Nancy, I stayed in plenty of hostels in my 20s and 30s and often there were others in the dorm who were of retirement age. I never found it awkward and I'm not sure why a young person would find it awkward. Most of the people whom I met in hostels were other travelers on a budget who were open-minded about sharing accommodations with people of diverse backgrounds and ages. While my budget no longer requires that I stay in hostels, I wouldn't hesitate to stay in one at any age.

Posted by
11613 posts

My experience from talking to people who stay in hostels is that there are often double private rooms available, slightly more expensive than dorm beds, but nice for pricacy - for travelers of any age.

Posted by
2207 posts

One of our "best finds" was a hostel in Madrid years ago, just up the street from the Prado. We paid perhaps €52 per night and had a private room, ensuite bathroom... and a great stay. Yes, down the hall were the "dorm" rooms but other than some "arrival" noise and passing folks in the lobby... we never knew they were there. We're in our 50's and that was the first of many "hostel" stays. We are selective, but we've stayed in other hostels in locations as varied as Belgrade to Barcelona. Hostels today as far different than 20+ years ago. Our Belgrade hostel had a spa and a sauna. There, we had a private room and ensuite bathroom for less than €44/night. If you're selective, you can find some great - and private/comfortable - rooms. On the other hand, I've stayed in a few pensione rooms that made me wish I was in a hostel!

Posted by
179 posts

Wow! This is a great forum. Thanks for your responses; I would love to hear more. Andre: I would be interested to know why you felt uncomfortable. Were you concerned that you would need to be more quiet or accommodating because of the older people? Did they do anything that made you uncomfortable? Did they try to engage you in conversation? Did they tell you to be quiet? Were they rude? Did they pointedly ignore you? Or did it simply seem strange that they were there? I can understand how my old lady presence may make a young person uncomfortable or self-conscious, and if I choose to stay in a hostel, I would like to avoid that, if I could. Was there anything that might have helped change your view?

Available data

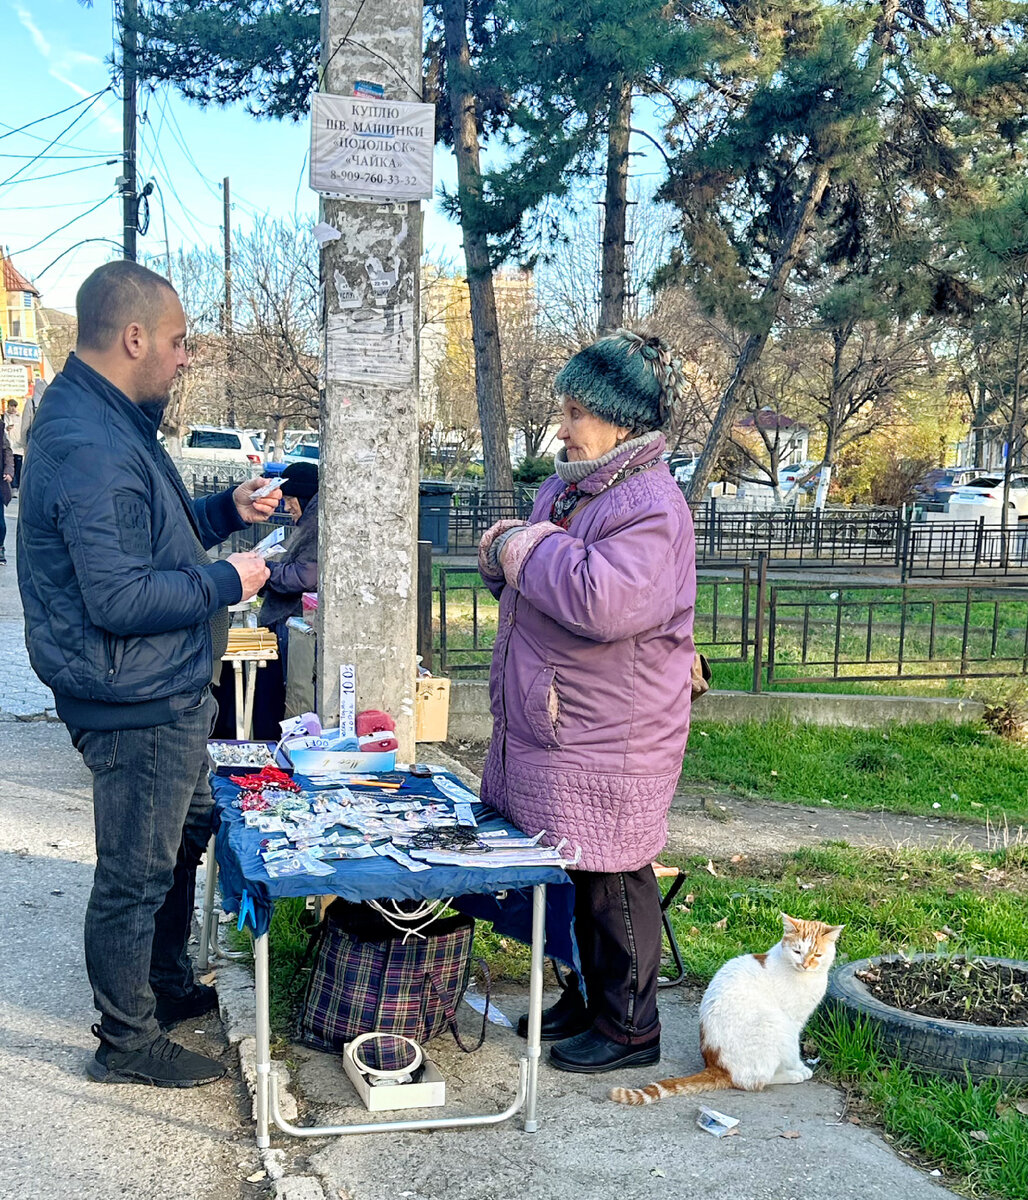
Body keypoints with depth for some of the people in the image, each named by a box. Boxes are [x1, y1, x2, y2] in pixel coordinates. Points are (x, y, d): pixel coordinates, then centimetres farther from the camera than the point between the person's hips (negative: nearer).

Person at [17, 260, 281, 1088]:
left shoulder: (110, 422, 9)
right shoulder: (89, 448, -25)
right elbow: (120, 599, -29)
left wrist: (229, 510, 7)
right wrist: (227, 583, -19)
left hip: (167, 693, 11)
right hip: (138, 707, -11)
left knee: (185, 835, 25)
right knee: (135, 876, 4)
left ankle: (169, 987, 42)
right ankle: (128, 1042, 22)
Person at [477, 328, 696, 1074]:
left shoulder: (649, 506, -19)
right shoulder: (569, 486, 11)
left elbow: (604, 601, -34)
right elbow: (530, 583, 23)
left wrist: (530, 547, -20)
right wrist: (504, 553, -1)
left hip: (610, 740, -9)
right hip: (553, 726, 9)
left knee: (612, 877, 3)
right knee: (578, 873, 19)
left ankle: (629, 1027, 19)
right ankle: (589, 997, 36)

Activity list
A. In the forum thread, what two amenities did the Belgrade hostel have?
B. Write out the stretch of the forum thread from "Wow! This is" through "change your view?".

Answers to this exercise
A. A spa and a sauna.

B.
Wow! This is a great forum. Thanks for your responses; I would love to hear more. Andre: I would be interested to know why you felt uncomfortable. Were you concerned that you would need to be more quiet or accommodating because of the older people? Did they do anything that made you uncomfortable? Did they try to engage you in conversation? Did they tell you to be quiet? Were they rude? Did they pointedly ignore you? Or did it simply seem strange that they were there? I can understand how my old lady presence may make a young person uncomfortable or self-conscious, and if I choose to stay in a hostel, I would like to avoid that, if I could. Was there anything that might have helped change your view?